## Required work
Reproduce exactly the lines of the listing from the one containing "Rendered at 1275 by 1650 pixels." to its final line, both included.

=== Section Start ===

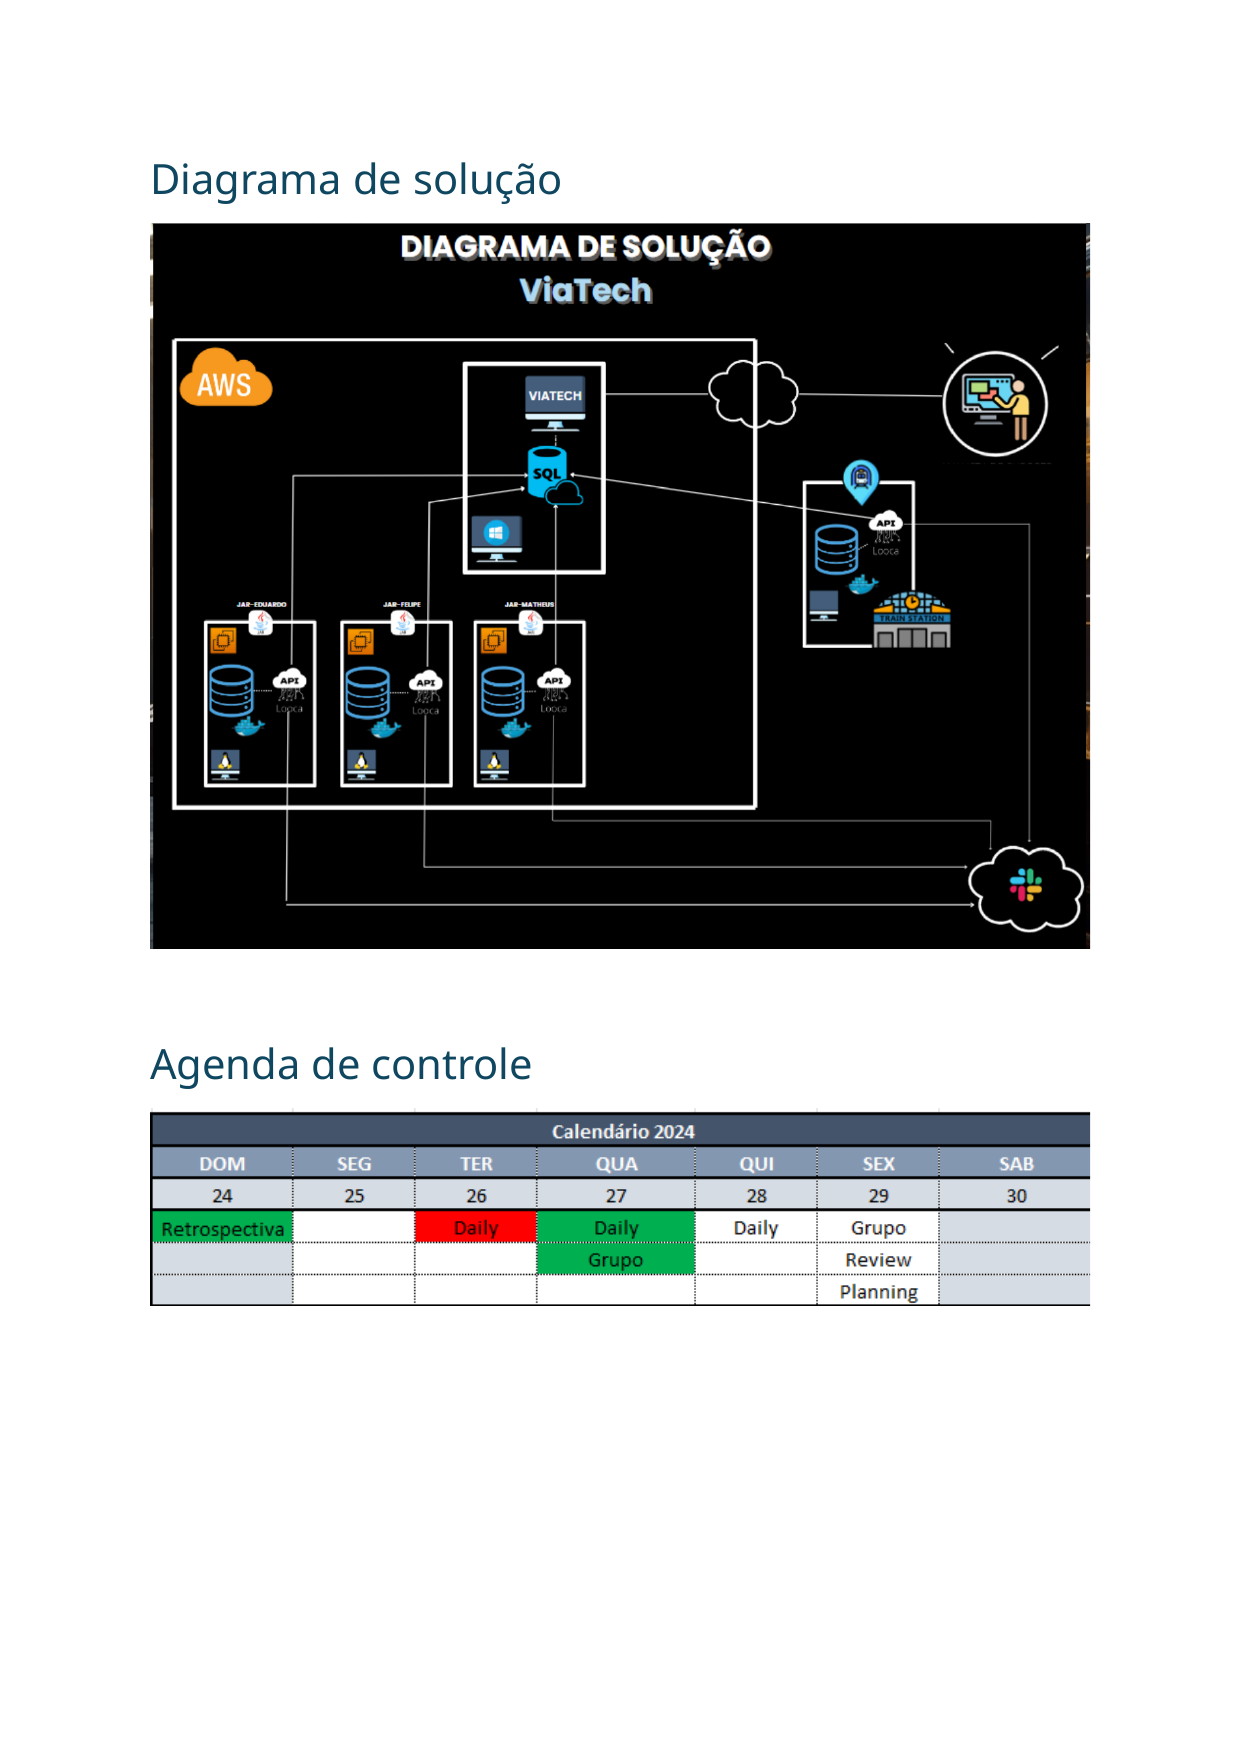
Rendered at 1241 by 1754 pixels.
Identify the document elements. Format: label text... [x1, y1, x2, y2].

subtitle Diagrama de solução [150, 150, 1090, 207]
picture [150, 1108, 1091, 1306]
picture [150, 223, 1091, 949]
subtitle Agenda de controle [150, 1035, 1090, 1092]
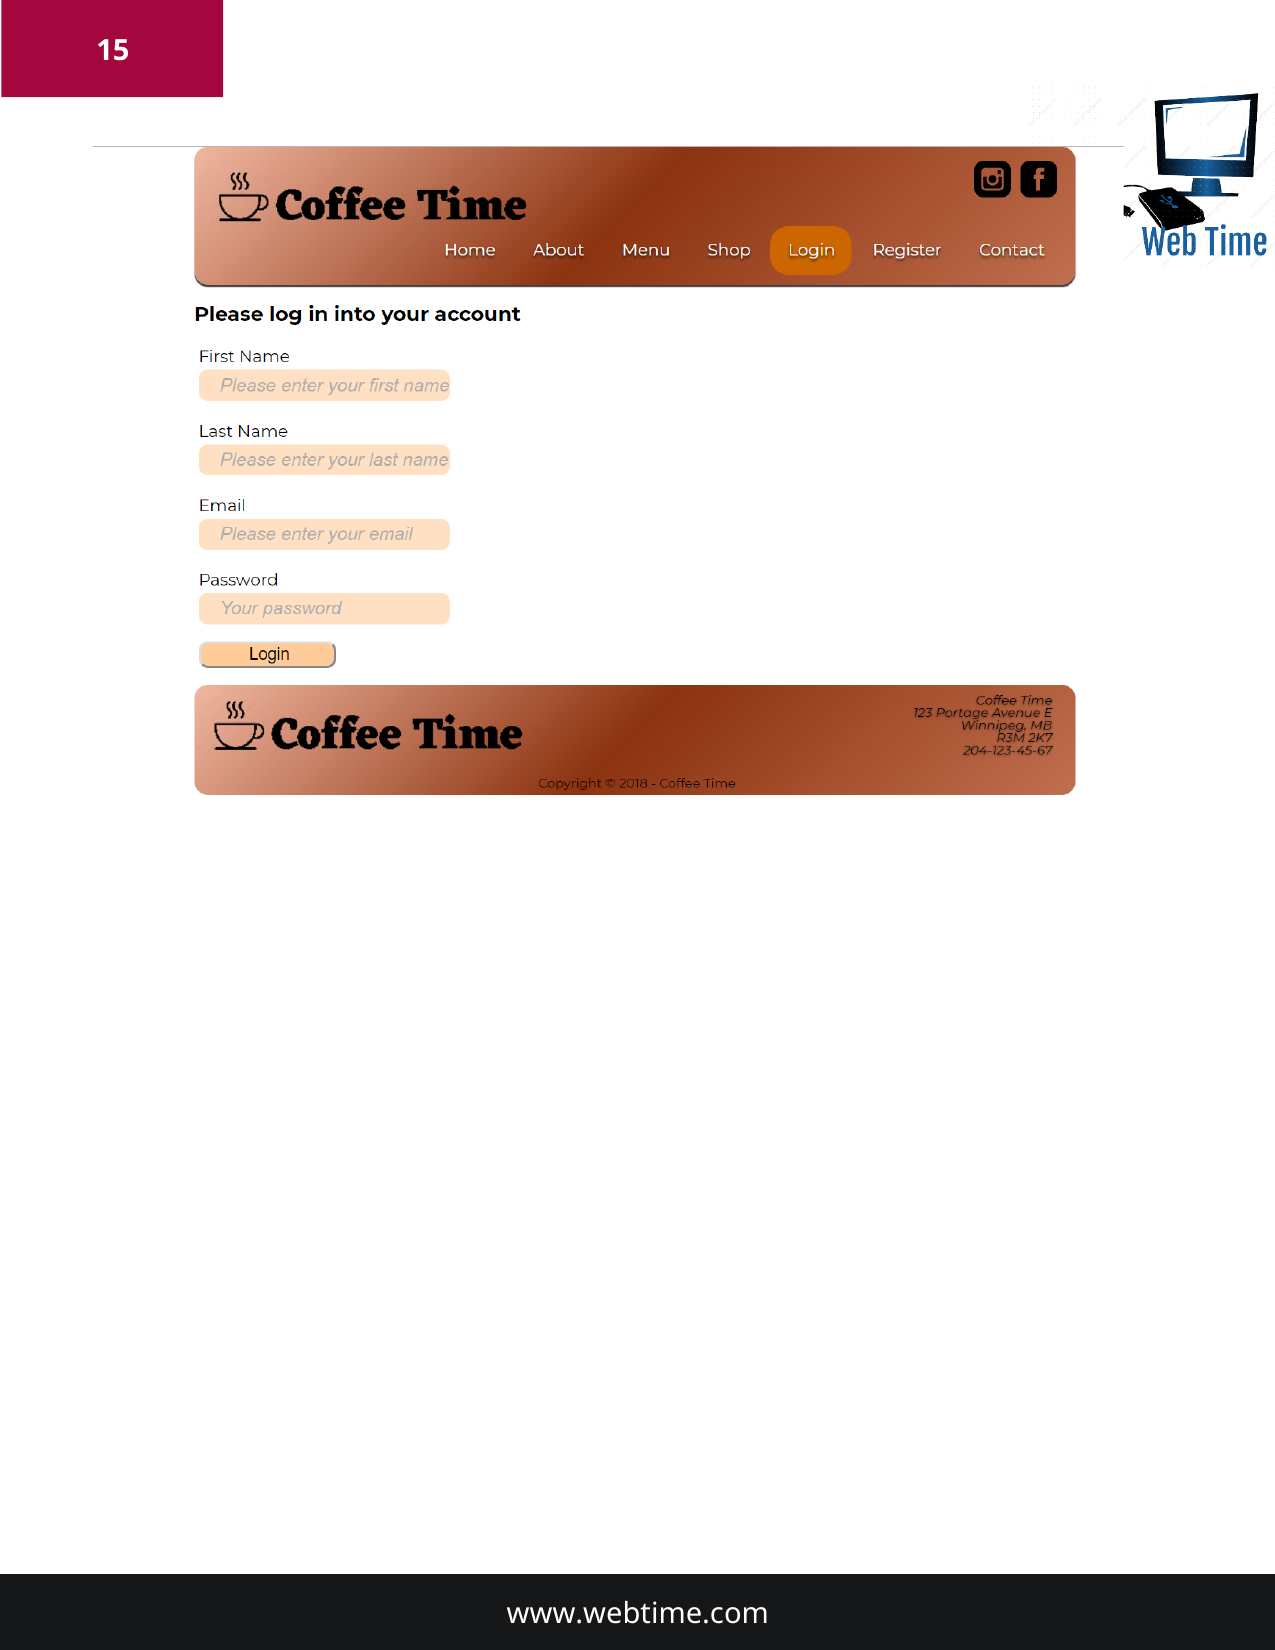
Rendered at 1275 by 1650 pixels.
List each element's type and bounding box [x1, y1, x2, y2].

=== Section End ===

## Result
Rendered at 1275 by 1650 pixels.
List each element's type and bounding box [x1, y1, x2, y2].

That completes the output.